Unless a remorseful forger (or group of forgers) comes forward, it’s unlikely we’ll ever know for certain who made all the items in the archive. Despite what programs such as Antiques Roadshow or even CSI may lead us to believe, forensic testing is much better at undermining a painting’s legitimacy than proving authenticity. Advances in scientific analysis mean we can know in great detail how and when and where a painting was made, but science still can’t tell us who made it. In art, there is rarely a smoking gun linking an artist to a work, and for nearly every legitimate sign of aging, there’s a way to fake it. Letters can be stained with tea to appear older than they are. Paintings can be baked in an oven to create surface cracks, which can then be rubbed with dirt and grit to simulate age. Or a modern-day forger can use old materials to create a new work.
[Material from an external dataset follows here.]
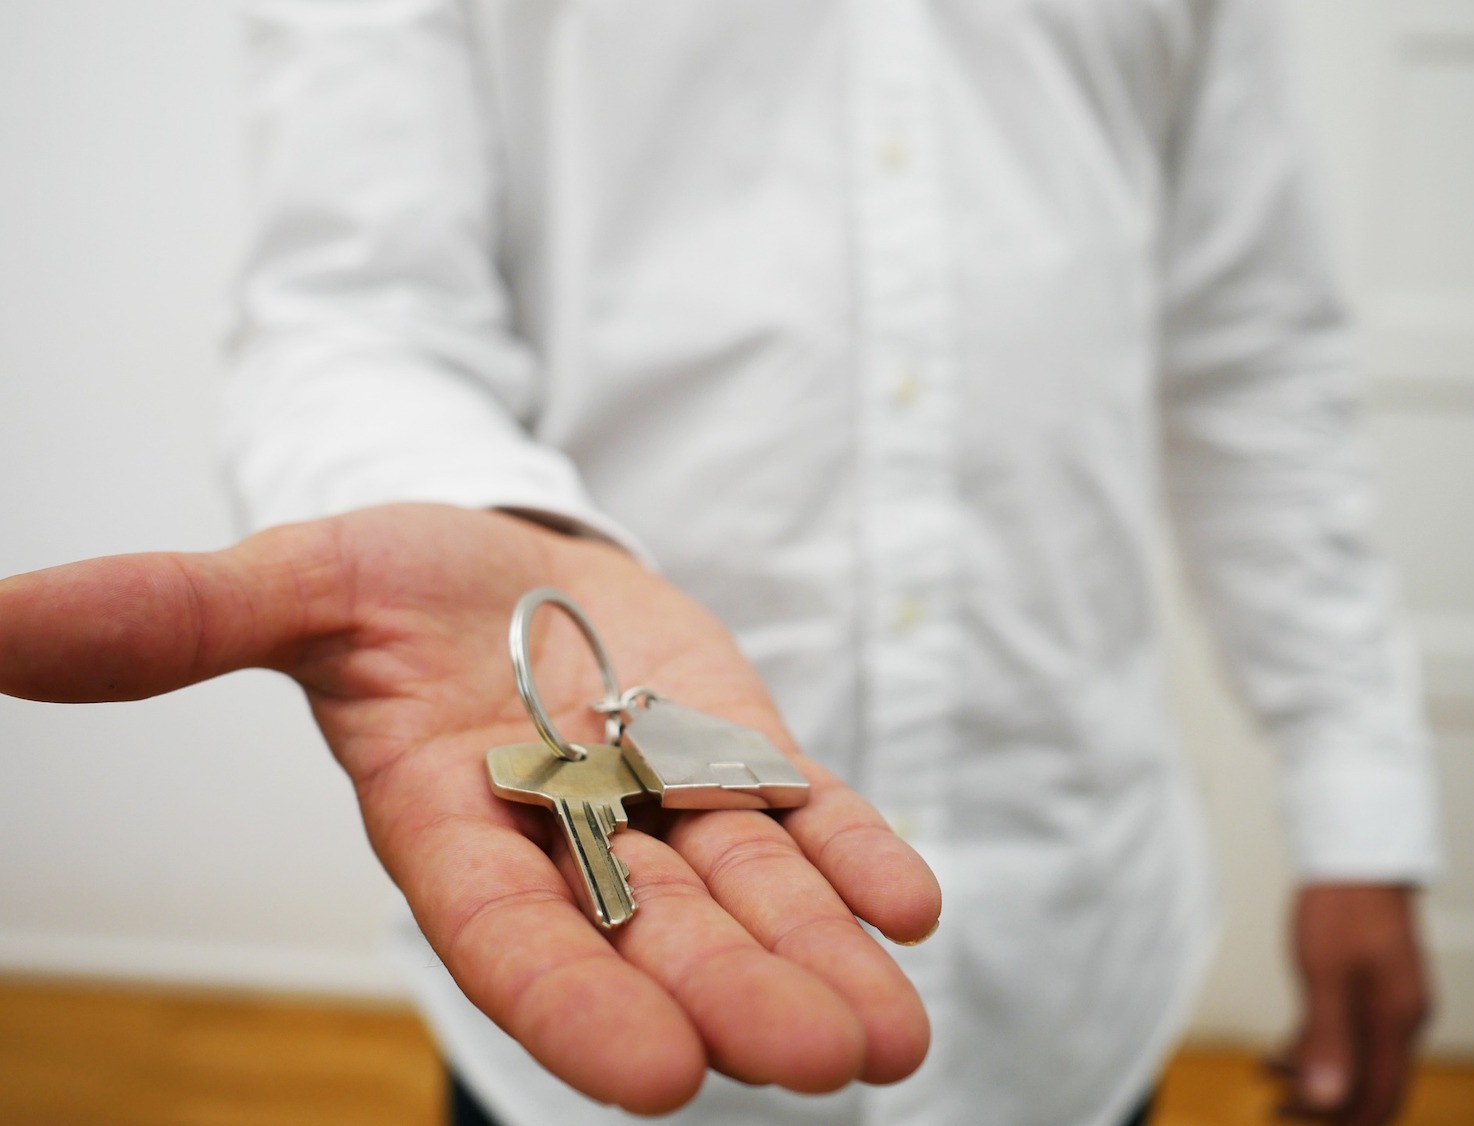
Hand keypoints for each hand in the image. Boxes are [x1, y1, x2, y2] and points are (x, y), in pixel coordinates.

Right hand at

In the mid-1980s, the Getty Museum paid $7 million for a kouros, a small Greek sculpture, after extensive scientific testing determined the marble had come from a Greek quarry hundreds, if not thousands, of years ago. But soon experts began questioning the statue’s authenticity—according to one, the piece inspired “a wave of intuitive repulsion”—and it is now listed in the Getty catalog as “Greek, about 530 B.C., or modern forgery.”

Today, most major museums not only acknowledge they have fakes in their permanent collections, they celebrate them. A recent show of known fakes at London’s Victoria and Albert Museum was held over due to popular demand, while a similar show is currently on view at London’s National Gallery, suggesting the “art” of forgery is starting to be taken seriously. After all, for almost as long as artists have been making art, others have been copying them. Renaissance artists employed assistants who did much of the actual work on their paintings and sculptures; Dalí signed blank canvases; both Picasso and Corot would sign forgeries they thought had sufficient merit. Other times, work that was never intended to be mistaken for the real thing (such as splatter paintings “in the style of” Jackson Pollock used by interior decorators) find their way into the market—and are assumed to be lost masterpieces. And plenty of works are straightforward forgeries, intended to deceive collectors’ eyes and pocketbooks.

Just in July, a box of glass negatives bought for $45 at a garage sale was attributed to Ansel Adams and valued at $200 million. Adams’s family, along with several dealers, immediately denounced the negatives as fakes, and now the trust that controls the rights to the photographer’s work is suing to block their sale. As with the disputed Kahlos, the Adams case is fast becoming as much about who knew the artist best as it is about the art itself.

But how, then, to explain the experience of people who have been profoundly moved by works later discovered to be fakes? In The Man Who Made Vermeers, about the forger Han van Meegeren, Jonathan Lopez writes, “Although the best forgeries may mimic the style of a long-dead artist, they tend to reflect the tastes and attitudes of their own period. Most people can’t perceive this: they respond intuitively to that which seems familiar and comprehensible in an artwork, even one presumed to be centuries old.” People who know Kahlo’s story may look for confirmation of it in her art; what they respond to is not a glimpse of the artist, but a glimpse of themselves.